-------- Study material --------

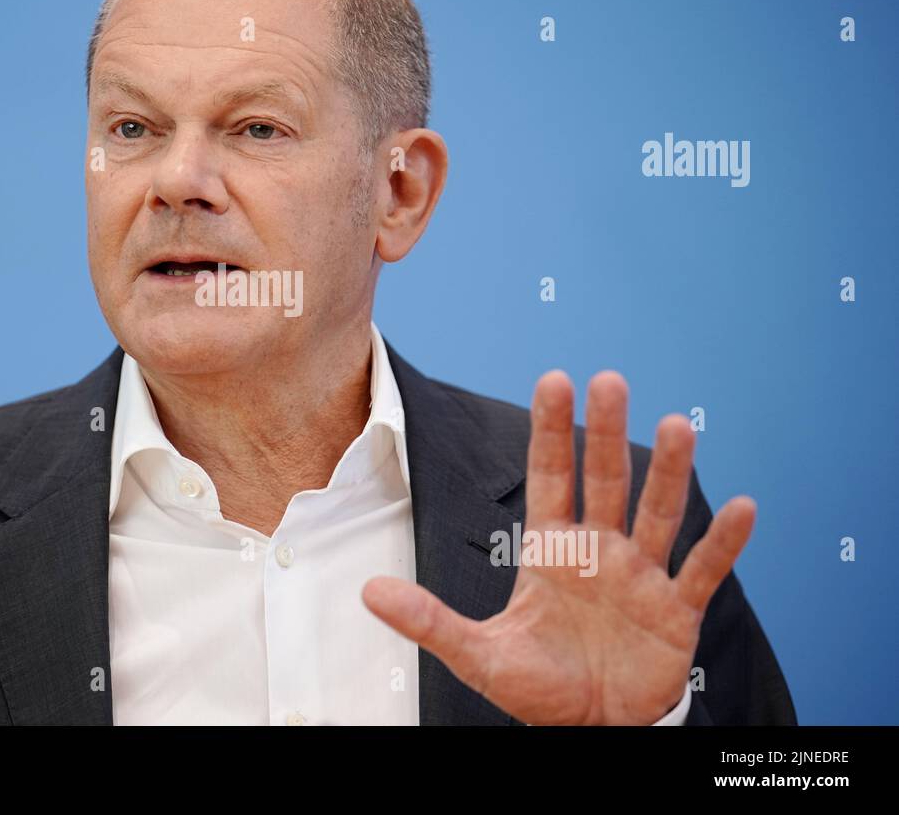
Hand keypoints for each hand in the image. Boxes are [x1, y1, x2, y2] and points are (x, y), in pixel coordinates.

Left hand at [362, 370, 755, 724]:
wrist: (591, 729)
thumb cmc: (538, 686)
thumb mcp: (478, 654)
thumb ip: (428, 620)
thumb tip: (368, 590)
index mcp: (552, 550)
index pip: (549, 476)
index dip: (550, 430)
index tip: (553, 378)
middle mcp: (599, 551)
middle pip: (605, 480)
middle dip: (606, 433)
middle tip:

--------
-------- Study material --------

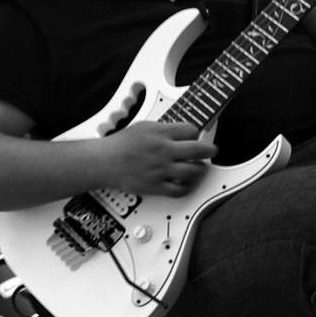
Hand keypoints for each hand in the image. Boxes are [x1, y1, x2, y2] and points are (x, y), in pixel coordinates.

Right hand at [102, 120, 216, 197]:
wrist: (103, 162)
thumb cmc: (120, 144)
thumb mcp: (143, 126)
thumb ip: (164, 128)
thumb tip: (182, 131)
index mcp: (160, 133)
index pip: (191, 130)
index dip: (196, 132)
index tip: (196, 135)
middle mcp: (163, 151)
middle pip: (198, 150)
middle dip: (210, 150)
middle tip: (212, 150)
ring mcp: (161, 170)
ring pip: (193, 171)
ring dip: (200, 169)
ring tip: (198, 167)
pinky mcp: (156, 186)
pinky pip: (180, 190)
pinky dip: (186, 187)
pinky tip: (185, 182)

--------

> [Requirement]: Restate word for word the entries above, starting at the line with "index dip: (196, 132)" and ending at the line with "pinky tip: (185, 182)", inclusive, and no others.

> [Answer box]:
index dip: (196, 132)
index tip: (196, 135)
middle mcp: (163, 151)
middle pip: (198, 150)
middle dip: (210, 150)
middle tip: (212, 150)
ring mcp: (161, 170)
ring pip: (193, 171)
ring dip: (200, 169)
ring tip: (198, 167)
pinky mcp: (156, 186)
pinky pip: (180, 190)
pinky dip: (186, 187)
pinky tip: (185, 182)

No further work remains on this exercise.